Ou encore Serge Toubiana, de la Cinémathèque française, sur
son blog, qui semble d'ailleurs accueillir l'appel avec un rien de "fraicheur".
Toutefois, des questions sont curieusement absentes. Oubliées, non prises en compte, alors qu’il se pourrait bien qu’elles aient quelque importance pour aider à cerner le point de départ de ce rapport : la faiblesse constatée du cinéma français actuel. Celles par exemple qui touchent à la formation des professionnels. Qu’il s’agisse des scénaristes, des réalisateurs, des producteurs, des distributeurs ou exploitants, de tous ces « talents » qui concourent à la fabrication du cinéma français. Là-dessus, le rapport ne dit rien : d’où viennent-ils, quelle filière ont-ils suivie, comment sont-ils formés ou pas formés du tout… (...) Qu’est-ce qui fait que tant de films nous donnent le sentiment de ne venir de nulle part, de n’avoir aucun style, de méconnaître ou de se foutre complètement de ces questions pourtant essentielles: le style, le récit, la violence de l’écriture, la vérité des sentiments et de la mise en scène. Cette violence-là est nécessaire, c’est elle qui fait le prix du cinéma. Trop souvent, c’est le vide absolu, l’absence de passion, le désir mou. (...) Quelle est la place de cette économie culturelle, dans le grand Tout du cinéma français ? Qu’est-ce qui se transmet, ou qui ne se transmet plus ? Le grand absent du rapport, c’est peut-être le public. Ne faut-il pas repenser le Public ? Celui qui répond présent dans les salles. Mais aussi l’autre, celui qui les a désertées (mais qui continue à voir des films sur d’autres supports : DVD, VOD, Internet). Ou encore cet autre public, invisible, qui ne manifeste plus aucun intérêt, sauf exception, envers les films d’où qu’ils viennent, et quel qu’en soit le support. Ce public qui a tiré un trait, peut-être définitif sur le cinéma, tout particulièrement le cinéma français. Il faudrait en parler, s’interroger, s’en inquiéter. Mémoire, formation, culture, reconquête des publics. Et cette terrible idée d’un monde sans le cinéma, qui se profile… Certes, il est très important de réviser ou de réparer les mécanismes du Fonds de soutien, pour atteindre à un meilleur équilibre. Avec les conséquences positives que cela pourrait avoir sur la santé et la qualité des films français. Mais à trop vouloir réformer le système dans son ensemble, et à ne le penser que de l’intérieur de lui-même, on en vient à oublier certains aspects souvent cruciaux, qui mettent les choses dans une perspective plus large.

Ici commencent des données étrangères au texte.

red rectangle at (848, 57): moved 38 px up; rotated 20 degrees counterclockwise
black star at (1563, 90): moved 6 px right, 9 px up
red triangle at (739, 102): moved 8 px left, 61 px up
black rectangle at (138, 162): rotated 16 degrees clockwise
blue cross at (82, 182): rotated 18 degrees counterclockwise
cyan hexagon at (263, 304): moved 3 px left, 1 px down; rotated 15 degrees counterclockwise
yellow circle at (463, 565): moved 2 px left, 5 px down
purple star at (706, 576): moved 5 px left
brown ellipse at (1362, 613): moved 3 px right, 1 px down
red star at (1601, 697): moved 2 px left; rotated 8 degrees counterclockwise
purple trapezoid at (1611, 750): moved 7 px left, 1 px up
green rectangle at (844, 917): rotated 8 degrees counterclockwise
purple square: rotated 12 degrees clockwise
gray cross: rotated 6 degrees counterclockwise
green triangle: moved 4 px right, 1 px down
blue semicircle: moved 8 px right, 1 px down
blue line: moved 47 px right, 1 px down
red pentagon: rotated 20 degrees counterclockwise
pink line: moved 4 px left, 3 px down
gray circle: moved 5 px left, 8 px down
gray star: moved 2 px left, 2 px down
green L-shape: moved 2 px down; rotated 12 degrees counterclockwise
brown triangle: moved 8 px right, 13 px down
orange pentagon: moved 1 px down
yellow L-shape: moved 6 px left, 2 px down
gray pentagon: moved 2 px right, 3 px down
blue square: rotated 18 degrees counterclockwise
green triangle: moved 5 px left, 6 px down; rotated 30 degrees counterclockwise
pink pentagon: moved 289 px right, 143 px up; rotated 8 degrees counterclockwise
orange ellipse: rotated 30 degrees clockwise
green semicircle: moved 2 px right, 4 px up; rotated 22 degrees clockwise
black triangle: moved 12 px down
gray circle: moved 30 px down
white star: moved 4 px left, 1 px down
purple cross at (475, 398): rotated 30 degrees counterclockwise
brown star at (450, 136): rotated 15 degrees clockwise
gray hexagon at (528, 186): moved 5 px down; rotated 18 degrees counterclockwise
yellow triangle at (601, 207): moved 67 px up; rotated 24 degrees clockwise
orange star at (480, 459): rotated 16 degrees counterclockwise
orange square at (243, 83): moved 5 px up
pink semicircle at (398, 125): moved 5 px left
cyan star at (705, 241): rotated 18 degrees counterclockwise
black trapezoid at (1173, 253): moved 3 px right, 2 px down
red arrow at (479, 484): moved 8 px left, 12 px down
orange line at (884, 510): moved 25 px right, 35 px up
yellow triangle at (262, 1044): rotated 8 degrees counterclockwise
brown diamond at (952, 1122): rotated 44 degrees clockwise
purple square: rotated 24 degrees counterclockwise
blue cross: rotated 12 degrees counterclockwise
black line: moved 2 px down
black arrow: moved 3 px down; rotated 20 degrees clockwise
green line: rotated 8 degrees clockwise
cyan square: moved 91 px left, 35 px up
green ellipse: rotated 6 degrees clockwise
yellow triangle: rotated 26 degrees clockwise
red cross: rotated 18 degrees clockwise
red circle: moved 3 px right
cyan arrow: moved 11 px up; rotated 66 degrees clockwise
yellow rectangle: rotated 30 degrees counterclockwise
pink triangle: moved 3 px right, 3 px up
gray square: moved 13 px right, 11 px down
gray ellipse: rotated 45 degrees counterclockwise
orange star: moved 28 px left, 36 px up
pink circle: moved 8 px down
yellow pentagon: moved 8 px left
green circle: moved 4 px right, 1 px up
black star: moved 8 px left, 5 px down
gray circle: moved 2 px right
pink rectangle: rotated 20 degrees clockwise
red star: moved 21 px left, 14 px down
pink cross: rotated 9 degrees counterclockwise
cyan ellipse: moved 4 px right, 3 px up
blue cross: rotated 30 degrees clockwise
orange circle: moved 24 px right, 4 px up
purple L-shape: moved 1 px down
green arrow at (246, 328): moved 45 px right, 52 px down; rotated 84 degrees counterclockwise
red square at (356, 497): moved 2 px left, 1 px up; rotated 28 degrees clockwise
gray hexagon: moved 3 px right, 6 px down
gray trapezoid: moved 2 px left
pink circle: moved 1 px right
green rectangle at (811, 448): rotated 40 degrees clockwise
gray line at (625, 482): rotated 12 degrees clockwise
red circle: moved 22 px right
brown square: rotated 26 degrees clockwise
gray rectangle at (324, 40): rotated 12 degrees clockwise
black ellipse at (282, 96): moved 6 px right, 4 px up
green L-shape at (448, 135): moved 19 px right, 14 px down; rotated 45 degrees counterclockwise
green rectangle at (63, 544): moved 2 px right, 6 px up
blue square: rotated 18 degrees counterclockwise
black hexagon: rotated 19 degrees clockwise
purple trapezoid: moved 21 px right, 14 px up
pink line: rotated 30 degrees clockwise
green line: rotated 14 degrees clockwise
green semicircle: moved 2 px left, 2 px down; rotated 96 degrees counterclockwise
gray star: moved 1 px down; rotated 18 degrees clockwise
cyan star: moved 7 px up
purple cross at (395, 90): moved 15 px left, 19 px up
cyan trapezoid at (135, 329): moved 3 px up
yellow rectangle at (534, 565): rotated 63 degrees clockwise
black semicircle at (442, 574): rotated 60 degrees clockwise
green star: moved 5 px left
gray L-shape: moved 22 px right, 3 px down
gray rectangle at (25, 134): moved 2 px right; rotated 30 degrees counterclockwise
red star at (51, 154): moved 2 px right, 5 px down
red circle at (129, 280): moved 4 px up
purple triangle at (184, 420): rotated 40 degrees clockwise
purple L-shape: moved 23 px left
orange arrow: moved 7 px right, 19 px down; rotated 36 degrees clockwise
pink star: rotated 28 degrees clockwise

Réserves encore chez les distributeurs et producteurs, ainsi Michel Saint-Jean, producteur et distributeur, patron de Diaphana :
«Autant je trouve à ce rapport de grandes vertus pédagogiques, autant je n’aimerais pas qu’il soit mal interprété. Il s’abstient justement de tout manichéisme et insiste sur le caractère strictement politique des décisions à prendre pour rééquilibrer le financement des films. Il ne demande pas d’argent supplémentaire de l’Etat, ne désigne pas d’ennemis. C’est essentiel si on veut qu’un dialogue s’instaure. Notamment, il est important d’éviter toute caricature quand on parle de la télévision. A titre personnel, je n’ai jamais eu le moindre problème avec un diffuseur, notamment de service public, dès l’instant où il avait dit oui au projet.»
Reste à savoir si, à l'instar des dizaines de "Grenelles" créés ces derniers mois, cet appel restera sans suite, ou sera l'occasion d'une vraie introspective salvatrice pour le cinéma français.